WLFR
- Pomona, New Jersey; United States;
- Broadcast area: Atlantic City
- Frequency: 91.7 MHz
- Branding: Lake Fred Radio

Programming
- Format: Variety

Ownership
- Owner: Stockton University

History
- First air date: October 16, 1984
- Call sign meaning: Lake Fred Radio

Technical information
- Licensing authority: FCC
- Facility ID: 63469
- Class: A
- ERP: 820 watts
- HAAT: 45.0 meters
- Transmitter coordinates: 39°28′45.00″N 74°32′23.00″W﻿ / ﻿39.4791667°N 74.5397222°W

Links
- Public license information: Public file; LMS;

= WLFR =

WLFR (91.7 FM) is a college radio station broadcasting a Variety format. The station is owned by Stockton University, licensed to the Pomona section of Galloway Township, New Jersey, United States, and serves the Atlantic City area.

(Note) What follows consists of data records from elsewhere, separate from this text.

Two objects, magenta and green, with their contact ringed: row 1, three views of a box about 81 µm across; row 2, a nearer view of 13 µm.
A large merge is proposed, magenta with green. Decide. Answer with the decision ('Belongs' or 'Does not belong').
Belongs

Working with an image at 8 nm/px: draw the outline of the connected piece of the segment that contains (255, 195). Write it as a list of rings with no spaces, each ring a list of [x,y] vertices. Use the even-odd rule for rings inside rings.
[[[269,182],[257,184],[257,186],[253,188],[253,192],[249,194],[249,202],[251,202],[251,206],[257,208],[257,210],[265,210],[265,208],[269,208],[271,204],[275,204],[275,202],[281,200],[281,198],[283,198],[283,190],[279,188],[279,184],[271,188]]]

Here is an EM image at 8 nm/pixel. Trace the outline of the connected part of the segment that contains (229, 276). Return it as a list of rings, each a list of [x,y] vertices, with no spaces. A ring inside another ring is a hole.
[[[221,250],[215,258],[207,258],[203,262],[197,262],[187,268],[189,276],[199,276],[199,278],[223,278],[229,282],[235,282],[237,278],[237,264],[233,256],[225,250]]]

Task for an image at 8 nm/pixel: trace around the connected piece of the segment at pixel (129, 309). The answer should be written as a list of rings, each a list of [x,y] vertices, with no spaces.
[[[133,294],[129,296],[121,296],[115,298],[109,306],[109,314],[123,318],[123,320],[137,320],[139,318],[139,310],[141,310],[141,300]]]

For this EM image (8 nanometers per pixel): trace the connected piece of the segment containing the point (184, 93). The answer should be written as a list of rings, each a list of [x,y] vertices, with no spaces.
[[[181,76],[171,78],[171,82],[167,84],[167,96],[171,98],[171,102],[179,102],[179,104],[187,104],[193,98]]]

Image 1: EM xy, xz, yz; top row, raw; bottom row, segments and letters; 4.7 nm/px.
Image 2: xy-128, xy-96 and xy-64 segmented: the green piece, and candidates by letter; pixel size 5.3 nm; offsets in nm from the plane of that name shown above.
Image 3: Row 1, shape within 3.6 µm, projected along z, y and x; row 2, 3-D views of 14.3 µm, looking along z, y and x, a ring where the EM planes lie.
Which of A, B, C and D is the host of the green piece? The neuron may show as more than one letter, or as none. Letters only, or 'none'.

The call letters stand for "Lake Fred Radio," named after a lake located on campus. The station began broadcasting on October 16, 1984, a few weeks after having been granted its license by the FCC on October 3, 1984.

It offers a wide range of formats from rock to country to alternative to jazz and various other genres.

==Call Sign==
WLFR's callsign, Lake Fred Radio, comes from one of the lakes on Stockton University's campus. Although there has been some speculation about the origin of Lake Fred's name, the likeliest source was Frederic "Eric" Sommer, who named the lake after himself in 1973. Before this, students would refer to this body of water as "Lake Stockton" and "College Lake." Because it is a prominent topographic landmark, campus organizations like WFLR have named themselves after it.

==History==

WLFR started in a small cabin located in the woods east of the dorm C and D in 1974–1975. The Radio Club got permission to renovate the cabin and added two small studios and a control room. An A/C system was donated and the entrance room housed the record collection. Records arrived on a daily basis directly from the record companies free of charge. The station was called WSSR - Stockton State Radio.

The broadcast medium was via dedicated phone lines to each of the dorm buildings where AM "carrier-current" transmitters beamed the signal out via the building wires. The hand build tube transmitters were purchased from another state college that didn't need them anymore.

The tech team got a budget to purchase two broadcast grade turntables, a mixing console and a Revox 77 tape recorder. Things really took off when an endless loop tape deck was added for jingles and promotional spots. Endless tapes had 30 and 60 second runtime.

The turntables were "queued up" for each song to be played. That means that the needle was placed in the groove of the record and spun by hand to find the start of the song, then 1/2 turn added for the start up time of the turntable.

The faders in the mixing console controlled the turntable motor allowing the disk jockey to on cue to just raise the volume on the mixer witch in turn started the turntable. This allowed the perfect crossover from song to song or speech to song.

Advisor to the club was Charlie Hirsch, husband of one of the professors. He also helped with the solar heated cabin.

==FCC Application==
The original FCC application was submitted 1975–1976 by the Radio Club. At the time, Pomona and the surrounding area did not support the FCC population requirement. The only way to fulfill the requirement was to include Atlantic City in the coverage. This was achieved by using a directional antenna that beamed the signal in direction of Atlantic City. Today WLFR uses a non-directional antenna to beam out sound waves with transmitter output power: 1.00 kW.

==WLFR==
At some point in time the group of cabins was demolished and the AM transmitters retired.
Today the radio station is housed in the main building of the campus. WLFR is located in Suite 205 of the campus center

As of 2015, the old equipment from the cabin was still in use at WLFR in a secondary studio downstairs from the main studio.